• **Assignment**
Whatever lies between the line with "Екатеринбург" and the end of the data, both included, must be copied exactly and without pictures.

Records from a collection
____

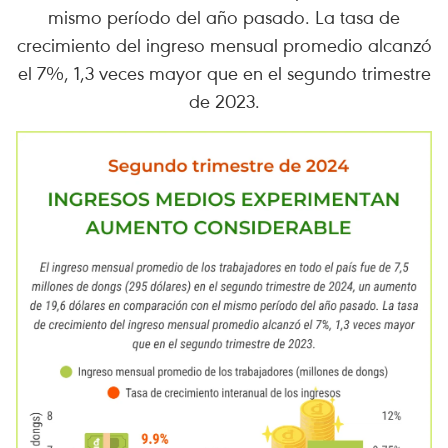
mismo período del año pasado. La tasa de
crecimiento del ingreso mensual promedio alcanzó
el 7%, 1,3 veces mayor que en el segundo trimestre
de 2023.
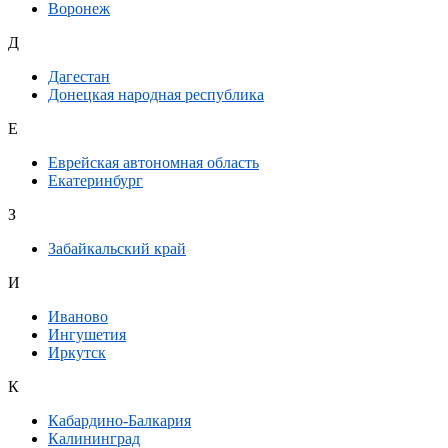
Воронеж
Д
Дагестан
Донецкая народная республика
Е
Еврейская автономная область
Екатеринбург
З
Забайкальский край
И
Иваново
Ингушетия
Иркутск
К
Кабардино-Балкария
Калининград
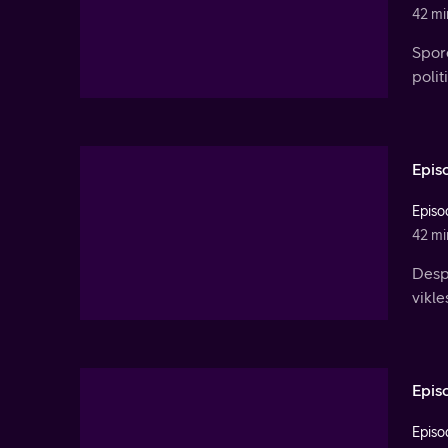
42 mi
Spore
polit
Epis
Episo
42 mi
Desp
vikle
Epis
Episo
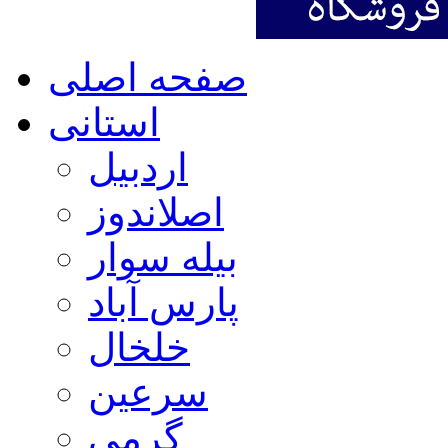
صفحه اصلی
استانی
اردبیل
اصلاندوز
بیله سوار
پارس آباد
خلخال
سرعین
گرمی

____

• **Answer below**
Екатеринбург
З
Забайкальский край
И
Иваново
Ингушетия
Иркутск
К
Кабардино-Балкария
Калининград
42 mi
Spore
polit
Epis
Episo
42 mi
Desp
vikle
Epis
Episo
صفحه اصلی
استانی
اردبیل
اصلاندوز
بیله سوار
پارس آباد
خلخال
سرعین
گرمی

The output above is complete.